What to work on: Rewrite the full material exactly; no line may be skipped.

------------

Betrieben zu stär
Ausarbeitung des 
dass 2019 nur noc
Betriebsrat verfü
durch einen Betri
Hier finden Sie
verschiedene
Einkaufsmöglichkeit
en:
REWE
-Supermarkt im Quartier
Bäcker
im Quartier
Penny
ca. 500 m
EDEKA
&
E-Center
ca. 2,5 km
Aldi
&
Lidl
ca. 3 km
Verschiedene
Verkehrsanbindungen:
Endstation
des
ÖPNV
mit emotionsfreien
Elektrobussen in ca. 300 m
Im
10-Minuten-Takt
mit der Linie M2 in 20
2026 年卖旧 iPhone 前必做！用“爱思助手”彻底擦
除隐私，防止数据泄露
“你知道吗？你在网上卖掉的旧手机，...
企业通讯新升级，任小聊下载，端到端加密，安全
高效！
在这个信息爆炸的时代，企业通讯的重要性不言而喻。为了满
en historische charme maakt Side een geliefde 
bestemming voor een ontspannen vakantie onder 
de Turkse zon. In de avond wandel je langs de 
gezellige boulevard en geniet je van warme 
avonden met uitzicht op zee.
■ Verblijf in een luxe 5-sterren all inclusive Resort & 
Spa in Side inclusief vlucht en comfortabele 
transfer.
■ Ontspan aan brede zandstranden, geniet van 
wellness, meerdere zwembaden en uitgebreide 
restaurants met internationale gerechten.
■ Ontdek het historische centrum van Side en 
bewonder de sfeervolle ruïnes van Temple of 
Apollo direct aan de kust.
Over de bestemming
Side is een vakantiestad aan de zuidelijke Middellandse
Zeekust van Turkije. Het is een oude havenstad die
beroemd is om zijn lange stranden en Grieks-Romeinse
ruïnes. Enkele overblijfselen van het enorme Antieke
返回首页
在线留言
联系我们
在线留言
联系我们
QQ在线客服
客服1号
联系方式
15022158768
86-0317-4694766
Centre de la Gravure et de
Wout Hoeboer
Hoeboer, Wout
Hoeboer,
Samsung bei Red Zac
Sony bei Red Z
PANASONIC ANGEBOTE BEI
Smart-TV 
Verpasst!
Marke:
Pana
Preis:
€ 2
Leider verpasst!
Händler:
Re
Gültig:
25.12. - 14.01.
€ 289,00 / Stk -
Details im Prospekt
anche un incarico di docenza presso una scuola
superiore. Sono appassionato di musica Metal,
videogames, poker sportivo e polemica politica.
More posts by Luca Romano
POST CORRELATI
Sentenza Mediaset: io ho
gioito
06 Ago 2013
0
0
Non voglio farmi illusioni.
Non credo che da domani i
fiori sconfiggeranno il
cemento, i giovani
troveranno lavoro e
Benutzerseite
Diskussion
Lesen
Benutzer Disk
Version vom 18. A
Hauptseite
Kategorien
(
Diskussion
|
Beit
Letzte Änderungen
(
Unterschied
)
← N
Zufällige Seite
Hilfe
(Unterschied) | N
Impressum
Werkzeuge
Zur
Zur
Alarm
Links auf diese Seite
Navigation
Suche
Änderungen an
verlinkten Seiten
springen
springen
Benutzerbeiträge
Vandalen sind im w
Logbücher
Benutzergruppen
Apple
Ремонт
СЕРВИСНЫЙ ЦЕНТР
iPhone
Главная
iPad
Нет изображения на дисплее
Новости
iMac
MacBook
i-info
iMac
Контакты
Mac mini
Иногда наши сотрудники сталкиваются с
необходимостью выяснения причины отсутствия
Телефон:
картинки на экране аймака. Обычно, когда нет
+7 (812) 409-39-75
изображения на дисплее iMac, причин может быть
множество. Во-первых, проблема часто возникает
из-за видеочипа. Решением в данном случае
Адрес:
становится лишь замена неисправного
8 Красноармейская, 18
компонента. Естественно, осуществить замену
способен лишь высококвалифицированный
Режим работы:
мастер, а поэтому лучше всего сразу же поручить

------------

Answer to this problem:
Betrieben zu stär
Ausarbeitung des 
dass 2019 nur noc
Betriebsrat verfü
durch einen Betri
Hier finden Sie
verschiedene
Einkaufsmöglichkeit
en:
REWE
-Supermarkt im Quartier
Bäcker
im Quartier
Penny
ca. 500 m
EDEKA
&
E-Center
ca. 2,5 km
Aldi
&
Lidl
ca. 3 km
Verschiedene
Verkehrsanbindungen:
Endstation
des
ÖPNV
mit emotionsfreien
Elektrobussen in ca. 300 m
Im
10-Minuten-Takt
mit der Linie M2 in 20
2026 年卖旧 iPhone 前必做！用“爱思助手”彻底擦
除隐私，防止数据泄露
“你知道吗？你在网上卖掉的旧手机，...
企业通讯新升级，任小聊下载，端到端加密，安全
高效！
在这个信息爆炸的时代，企业通讯的重要性不言而喻。为了满
en historische charme maakt Side een geliefde 
bestemming voor een ontspannen vakantie onder 
de Turkse zon. In de avond wandel je langs de 
gezellige boulevard en geniet je van warme 
avonden met uitzicht op zee.
■ Verblijf in een luxe 5-sterren all inclusive Resort & 
Spa in Side inclusief vlucht en comfortabele 
transfer.
■ Ontspan aan brede zandstranden, geniet van 
wellness, meerdere zwembaden en uitgebreide 
restaurants met internationale gerechten.
■ Ontdek het historische centrum van Side en 
bewonder de sfeervolle ruïnes van Temple of 
Apollo direct aan de kust.
Over de bestemming
Side is een vakantiestad aan de zuidelijke Middellandse
Zeekust van Turkije. Het is een oude havenstad die
beroemd is om zijn lange stranden en Grieks-Romeinse
ruïnes. Enkele overblijfselen van het enorme Antieke
返回首页
在线留言
联系我们
在线留言
联系我们
QQ在线客服
客服1号
联系方式
15022158768
86-0317-4694766
Centre de la Gravure et de
Wout Hoeboer
Hoeboer, Wout
Hoeboer,
Samsung bei Red Zac
Sony bei Red Z
PANASONIC ANGEBOTE BEI
Smart-TV 
Verpasst!
Marke:
Pana
Preis:
€ 2
Leider verpasst!
Händler:
Re
Gültig:
25.12. - 14.01.
€ 289,00 / Stk -
Details im Prospekt
anche un incarico di docenza presso una scuola
superiore. Sono appassionato di musica Metal,
videogames, poker sportivo e polemica politica.
More posts by Luca Romano
POST CORRELATI
Sentenza Mediaset: io ho
gioito
06 Ago 2013
0
0
Non voglio farmi illusioni.
Non credo che da domani i
fiori sconfiggeranno il
cemento, i giovani
troveranno lavoro e
Benutzerseite
Diskussion
Lesen
Benutzer Disk
Version vom 18. A
Hauptseite
Kategorien
(
Diskussion
|
Beit
Letzte Änderungen
(
Unterschied
)
← N
Zufällige Seite
Hilfe
(Unterschied) | N
Impressum
Werkzeuge
Zur
Zur
Alarm
Links auf diese Seite
Navigation
Suche
Änderungen an
verlinkten Seiten
springen
springen
Benutzerbeiträge
Vandalen sind im w
Logbücher
Benutzergruppen
Apple
Ремонт
СЕРВИСНЫЙ ЦЕНТР
iPhone
Главная
iPad
Нет изображения на дисплее
Новости
iMac
MacBook
i-info
iMac
Контакты
Mac mini
Иногда наши сотрудники сталкиваются с
необходимостью выяснения причины отсутствия
Телефон:
картинки на экране аймака. Обычно, когда нет
+7 (812) 409-39-75
изображения на дисплее iMac, причин может быть
множество. Во-первых, проблема часто возникает
из-за видеочипа. Решением в данном случае
Адрес:
становится лишь замена неисправного
8 Красноармейская, 18
компонента. Естественно, осуществить замену
способен лишь высококвалифицированный
Режим работы:
мастер, а поэтому лучше всего сразу же поручить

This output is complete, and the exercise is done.